* [Exercise]: Only those lines in the data below from the line containing "DASH: -0.0087 -> 0.045" through the line containing "Natural change, 1938: 1100000 -> 999225", both included, should be restated word for word.

* [Provided information]:
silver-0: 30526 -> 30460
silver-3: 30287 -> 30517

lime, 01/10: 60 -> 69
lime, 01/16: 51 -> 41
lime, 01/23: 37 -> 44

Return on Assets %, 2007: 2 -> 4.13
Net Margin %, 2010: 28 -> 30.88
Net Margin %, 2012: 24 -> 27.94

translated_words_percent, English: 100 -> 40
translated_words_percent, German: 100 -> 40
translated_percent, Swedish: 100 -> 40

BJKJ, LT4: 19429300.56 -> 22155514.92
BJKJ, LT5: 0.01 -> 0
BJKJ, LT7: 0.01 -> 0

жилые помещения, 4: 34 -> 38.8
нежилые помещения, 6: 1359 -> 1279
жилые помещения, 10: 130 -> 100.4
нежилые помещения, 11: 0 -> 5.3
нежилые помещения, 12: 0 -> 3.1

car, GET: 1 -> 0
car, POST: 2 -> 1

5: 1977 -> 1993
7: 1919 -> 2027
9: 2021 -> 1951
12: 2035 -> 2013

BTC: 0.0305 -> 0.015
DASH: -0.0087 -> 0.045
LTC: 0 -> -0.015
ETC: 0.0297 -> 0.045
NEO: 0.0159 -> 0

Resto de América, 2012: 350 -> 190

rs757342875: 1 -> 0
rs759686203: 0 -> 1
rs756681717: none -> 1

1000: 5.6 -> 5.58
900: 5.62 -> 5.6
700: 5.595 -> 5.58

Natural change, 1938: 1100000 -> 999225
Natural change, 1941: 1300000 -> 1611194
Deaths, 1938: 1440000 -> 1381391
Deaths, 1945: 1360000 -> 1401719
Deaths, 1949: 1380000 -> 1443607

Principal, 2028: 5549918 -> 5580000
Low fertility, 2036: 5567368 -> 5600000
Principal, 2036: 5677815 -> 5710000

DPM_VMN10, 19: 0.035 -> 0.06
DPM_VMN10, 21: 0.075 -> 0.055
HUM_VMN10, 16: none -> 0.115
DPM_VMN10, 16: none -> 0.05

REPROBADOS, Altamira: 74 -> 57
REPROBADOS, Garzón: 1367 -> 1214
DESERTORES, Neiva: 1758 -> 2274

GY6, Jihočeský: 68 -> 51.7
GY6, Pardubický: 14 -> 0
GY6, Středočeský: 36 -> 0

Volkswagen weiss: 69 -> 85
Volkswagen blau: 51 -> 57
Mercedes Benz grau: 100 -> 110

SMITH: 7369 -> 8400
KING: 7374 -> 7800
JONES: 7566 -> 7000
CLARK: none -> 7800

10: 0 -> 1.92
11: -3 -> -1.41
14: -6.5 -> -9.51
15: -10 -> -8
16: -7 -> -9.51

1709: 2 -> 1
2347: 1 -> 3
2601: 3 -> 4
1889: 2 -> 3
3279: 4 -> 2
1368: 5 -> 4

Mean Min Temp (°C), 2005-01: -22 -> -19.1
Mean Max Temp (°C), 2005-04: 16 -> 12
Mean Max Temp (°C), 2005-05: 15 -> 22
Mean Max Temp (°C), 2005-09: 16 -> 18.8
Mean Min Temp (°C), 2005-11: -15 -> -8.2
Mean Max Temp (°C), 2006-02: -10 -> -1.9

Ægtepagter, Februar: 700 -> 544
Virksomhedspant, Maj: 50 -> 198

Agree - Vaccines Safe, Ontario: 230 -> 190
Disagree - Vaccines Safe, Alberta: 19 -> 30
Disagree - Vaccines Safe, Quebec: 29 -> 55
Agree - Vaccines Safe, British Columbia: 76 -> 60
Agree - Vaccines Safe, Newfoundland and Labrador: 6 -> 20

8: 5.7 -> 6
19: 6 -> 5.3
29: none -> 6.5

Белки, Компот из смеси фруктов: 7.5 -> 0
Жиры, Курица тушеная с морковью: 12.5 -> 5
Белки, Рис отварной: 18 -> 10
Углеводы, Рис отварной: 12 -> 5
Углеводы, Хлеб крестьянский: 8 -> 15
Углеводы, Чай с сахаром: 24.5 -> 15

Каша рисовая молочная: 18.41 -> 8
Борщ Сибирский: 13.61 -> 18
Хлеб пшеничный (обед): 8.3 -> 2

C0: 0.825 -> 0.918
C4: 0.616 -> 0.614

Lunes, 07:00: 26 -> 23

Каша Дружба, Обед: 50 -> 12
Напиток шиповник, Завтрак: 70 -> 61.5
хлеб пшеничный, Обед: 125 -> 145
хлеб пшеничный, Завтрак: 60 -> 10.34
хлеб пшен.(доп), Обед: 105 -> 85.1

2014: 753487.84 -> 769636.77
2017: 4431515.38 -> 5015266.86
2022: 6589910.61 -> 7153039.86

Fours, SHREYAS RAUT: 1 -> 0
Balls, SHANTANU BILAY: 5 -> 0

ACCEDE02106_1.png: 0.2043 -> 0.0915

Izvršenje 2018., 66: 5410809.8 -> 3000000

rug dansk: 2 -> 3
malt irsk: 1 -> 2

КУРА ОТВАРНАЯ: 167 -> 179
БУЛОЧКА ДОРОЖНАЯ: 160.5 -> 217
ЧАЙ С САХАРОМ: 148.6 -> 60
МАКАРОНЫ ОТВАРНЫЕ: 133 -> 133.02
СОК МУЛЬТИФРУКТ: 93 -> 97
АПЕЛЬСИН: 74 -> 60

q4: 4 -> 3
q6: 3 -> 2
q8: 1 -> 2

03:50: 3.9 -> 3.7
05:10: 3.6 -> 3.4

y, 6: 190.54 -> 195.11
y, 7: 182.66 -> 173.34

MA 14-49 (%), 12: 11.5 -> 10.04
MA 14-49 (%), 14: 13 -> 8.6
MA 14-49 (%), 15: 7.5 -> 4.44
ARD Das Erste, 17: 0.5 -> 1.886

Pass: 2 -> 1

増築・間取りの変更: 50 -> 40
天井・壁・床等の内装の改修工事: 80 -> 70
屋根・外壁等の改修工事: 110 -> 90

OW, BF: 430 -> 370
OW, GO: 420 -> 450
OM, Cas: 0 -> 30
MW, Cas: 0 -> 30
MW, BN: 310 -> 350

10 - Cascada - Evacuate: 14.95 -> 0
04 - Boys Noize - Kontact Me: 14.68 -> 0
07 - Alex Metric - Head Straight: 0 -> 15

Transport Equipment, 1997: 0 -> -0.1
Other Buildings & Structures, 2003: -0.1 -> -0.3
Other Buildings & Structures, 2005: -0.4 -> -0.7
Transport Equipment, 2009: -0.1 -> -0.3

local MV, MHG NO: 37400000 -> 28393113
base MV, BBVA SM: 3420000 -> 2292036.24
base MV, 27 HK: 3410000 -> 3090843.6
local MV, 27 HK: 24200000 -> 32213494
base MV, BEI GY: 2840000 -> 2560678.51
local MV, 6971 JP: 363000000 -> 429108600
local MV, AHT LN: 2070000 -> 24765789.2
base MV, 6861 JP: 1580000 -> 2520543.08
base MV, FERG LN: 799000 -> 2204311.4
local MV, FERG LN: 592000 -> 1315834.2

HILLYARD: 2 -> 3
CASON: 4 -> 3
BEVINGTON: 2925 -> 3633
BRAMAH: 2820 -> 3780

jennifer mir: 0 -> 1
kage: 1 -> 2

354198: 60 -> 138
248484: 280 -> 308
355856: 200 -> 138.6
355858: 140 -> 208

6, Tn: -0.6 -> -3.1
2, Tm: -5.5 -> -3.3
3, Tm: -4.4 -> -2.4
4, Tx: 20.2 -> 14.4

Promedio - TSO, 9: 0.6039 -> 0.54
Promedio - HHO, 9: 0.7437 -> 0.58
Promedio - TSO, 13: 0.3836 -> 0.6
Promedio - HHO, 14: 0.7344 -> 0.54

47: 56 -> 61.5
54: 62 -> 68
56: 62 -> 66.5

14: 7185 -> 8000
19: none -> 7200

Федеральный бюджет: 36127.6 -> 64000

* [Task result]:
DASH: -0.0087 -> 0.045
LTC: 0 -> -0.015
ETC: 0.0297 -> 0.045
NEO: 0.0159 -> 0

Resto de América, 2012: 350 -> 190

rs757342875: 1 -> 0
rs759686203: 0 -> 1
rs756681717: none -> 1

1000: 5.6 -> 5.58
900: 5.62 -> 5.6
700: 5.595 -> 5.58

Natural change, 1938: 1100000 -> 999225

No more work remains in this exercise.